Ace Hardware Corporation

At Ace Hardware Corporation, he established a revolutionary Craftsman program. The program boosted the growth of the hand tool category from $9 million to $180 million in sales. He also facilitated the creation of a global standard merchandising test facility. It included a layout facility, two complete in-house stores and vendor support areas.

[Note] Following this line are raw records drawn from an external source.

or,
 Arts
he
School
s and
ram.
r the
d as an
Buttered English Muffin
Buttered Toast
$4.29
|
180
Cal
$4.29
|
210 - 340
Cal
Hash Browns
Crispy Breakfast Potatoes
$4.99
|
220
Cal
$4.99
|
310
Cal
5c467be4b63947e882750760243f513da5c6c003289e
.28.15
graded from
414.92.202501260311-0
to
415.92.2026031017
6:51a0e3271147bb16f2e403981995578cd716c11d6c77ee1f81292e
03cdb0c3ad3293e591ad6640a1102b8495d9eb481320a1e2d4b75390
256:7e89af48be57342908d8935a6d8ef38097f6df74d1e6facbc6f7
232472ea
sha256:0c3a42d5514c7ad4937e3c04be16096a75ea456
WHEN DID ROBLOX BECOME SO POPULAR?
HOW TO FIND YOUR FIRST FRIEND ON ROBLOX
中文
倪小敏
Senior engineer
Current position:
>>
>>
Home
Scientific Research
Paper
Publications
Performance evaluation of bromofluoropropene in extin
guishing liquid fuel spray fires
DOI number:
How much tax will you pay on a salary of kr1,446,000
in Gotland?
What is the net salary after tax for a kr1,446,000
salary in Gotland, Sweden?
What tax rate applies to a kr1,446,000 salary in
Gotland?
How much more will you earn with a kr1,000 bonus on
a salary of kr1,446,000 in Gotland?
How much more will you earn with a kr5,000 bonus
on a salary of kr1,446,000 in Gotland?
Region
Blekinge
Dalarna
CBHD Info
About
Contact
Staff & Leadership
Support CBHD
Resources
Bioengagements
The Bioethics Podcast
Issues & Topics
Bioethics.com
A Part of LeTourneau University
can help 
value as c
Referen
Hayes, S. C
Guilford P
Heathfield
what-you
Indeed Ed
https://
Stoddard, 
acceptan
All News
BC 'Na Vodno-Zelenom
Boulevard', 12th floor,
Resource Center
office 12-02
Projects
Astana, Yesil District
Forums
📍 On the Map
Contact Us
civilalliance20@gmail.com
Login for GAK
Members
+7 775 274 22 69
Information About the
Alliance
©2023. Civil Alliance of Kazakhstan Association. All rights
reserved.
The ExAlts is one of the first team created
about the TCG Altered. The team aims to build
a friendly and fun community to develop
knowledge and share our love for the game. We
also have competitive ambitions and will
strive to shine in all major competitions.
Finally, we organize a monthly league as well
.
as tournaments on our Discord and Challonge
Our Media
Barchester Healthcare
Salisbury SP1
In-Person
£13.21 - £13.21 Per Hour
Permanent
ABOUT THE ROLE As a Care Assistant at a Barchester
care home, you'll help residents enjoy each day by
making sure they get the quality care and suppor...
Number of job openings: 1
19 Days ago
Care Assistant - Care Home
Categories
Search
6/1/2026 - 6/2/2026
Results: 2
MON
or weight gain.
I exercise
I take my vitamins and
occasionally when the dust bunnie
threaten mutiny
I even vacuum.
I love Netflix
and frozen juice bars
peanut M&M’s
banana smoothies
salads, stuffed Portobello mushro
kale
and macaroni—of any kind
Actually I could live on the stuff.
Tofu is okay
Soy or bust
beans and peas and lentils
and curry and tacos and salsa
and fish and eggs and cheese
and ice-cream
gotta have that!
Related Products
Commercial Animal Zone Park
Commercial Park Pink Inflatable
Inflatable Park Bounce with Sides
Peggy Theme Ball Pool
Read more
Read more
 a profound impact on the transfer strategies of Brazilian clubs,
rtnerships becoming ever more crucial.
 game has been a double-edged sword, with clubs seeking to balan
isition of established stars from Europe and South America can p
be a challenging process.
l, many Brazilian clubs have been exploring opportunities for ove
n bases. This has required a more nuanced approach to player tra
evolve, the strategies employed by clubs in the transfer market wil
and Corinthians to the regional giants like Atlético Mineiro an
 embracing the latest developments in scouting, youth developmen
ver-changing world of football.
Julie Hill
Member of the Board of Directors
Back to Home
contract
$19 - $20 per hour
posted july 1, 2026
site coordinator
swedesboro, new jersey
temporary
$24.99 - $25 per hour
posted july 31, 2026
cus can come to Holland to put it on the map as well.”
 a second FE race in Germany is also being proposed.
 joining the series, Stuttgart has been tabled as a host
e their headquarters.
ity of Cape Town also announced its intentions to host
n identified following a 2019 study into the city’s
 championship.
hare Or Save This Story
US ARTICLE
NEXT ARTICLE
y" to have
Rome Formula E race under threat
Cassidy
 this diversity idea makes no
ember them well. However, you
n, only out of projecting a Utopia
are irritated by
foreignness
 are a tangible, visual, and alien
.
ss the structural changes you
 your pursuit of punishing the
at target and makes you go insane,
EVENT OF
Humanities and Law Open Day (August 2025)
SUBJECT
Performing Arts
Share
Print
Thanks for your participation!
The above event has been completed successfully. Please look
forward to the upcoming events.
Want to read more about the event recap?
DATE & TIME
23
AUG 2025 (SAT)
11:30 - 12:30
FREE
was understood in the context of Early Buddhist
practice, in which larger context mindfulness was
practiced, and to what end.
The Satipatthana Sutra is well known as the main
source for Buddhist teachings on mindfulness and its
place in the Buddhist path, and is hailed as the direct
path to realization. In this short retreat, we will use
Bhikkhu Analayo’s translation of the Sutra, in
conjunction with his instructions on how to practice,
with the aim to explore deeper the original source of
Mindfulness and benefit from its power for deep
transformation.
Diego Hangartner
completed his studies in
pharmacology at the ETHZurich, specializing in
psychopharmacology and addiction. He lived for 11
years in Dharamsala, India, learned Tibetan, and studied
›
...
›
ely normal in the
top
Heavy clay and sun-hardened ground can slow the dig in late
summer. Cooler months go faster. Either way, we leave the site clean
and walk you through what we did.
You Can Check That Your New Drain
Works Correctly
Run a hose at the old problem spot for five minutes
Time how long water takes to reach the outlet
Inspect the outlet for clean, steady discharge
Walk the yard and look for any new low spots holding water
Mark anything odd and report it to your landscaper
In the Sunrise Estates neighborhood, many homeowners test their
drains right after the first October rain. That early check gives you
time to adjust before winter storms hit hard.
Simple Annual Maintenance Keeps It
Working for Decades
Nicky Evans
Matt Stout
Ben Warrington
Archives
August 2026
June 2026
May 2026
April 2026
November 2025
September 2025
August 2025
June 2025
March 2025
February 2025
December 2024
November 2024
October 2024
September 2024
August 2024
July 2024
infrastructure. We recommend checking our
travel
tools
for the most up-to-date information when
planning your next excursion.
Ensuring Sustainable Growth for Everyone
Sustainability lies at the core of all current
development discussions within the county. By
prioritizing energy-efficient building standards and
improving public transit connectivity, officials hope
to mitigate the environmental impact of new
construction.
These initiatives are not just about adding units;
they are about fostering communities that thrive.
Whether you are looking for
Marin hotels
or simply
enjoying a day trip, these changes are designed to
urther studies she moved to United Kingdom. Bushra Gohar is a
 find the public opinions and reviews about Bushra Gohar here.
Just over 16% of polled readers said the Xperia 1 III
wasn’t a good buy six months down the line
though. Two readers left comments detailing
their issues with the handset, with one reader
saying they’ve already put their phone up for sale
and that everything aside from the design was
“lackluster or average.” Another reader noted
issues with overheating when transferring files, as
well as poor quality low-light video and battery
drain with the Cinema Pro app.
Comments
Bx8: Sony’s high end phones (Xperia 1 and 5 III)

Techtronic Industries North America

Here, Kenneth is recognized for increasing net sales by more than $1.6 million. He spearheaded the opening of about 30 stores countrywide in a duration of two years. Each stored had an average sales record of about $1 million. Additionally, Kenneth improved import product quality, attained 8% reduction in the cost of goods and cut marketing time. He did this by identifying and capitalizing on opportunities for partnership with Chinese production partners. Some of the other companies he has served include Newell Rubbermaid and The Home Depot among others.

Kenneth Goodgame

Kenneth Goodgame has continuously created an unrivaled reputation and success record when it comes to retail merchandising, sales and marketing. Throughout his career, Goodgame strives to deliver a balance of various factors. Some of these factors include employee engagement, corporate alignment, quality assurance systems, as well as key performance indicators. Kenneth’s success is owned to his talent and capability in promoting growth through, cost analysis, productivity enhancements, composed negotiations, leadership and quality improvements.

With more than 20 years of experience in retail merchandising, Kenneth has developed a veteran’s eye. This level of expertise coupled with a marketing degree from the University of Tennessee has propelled him to maneuver market shifts while avoiding costly mistakes.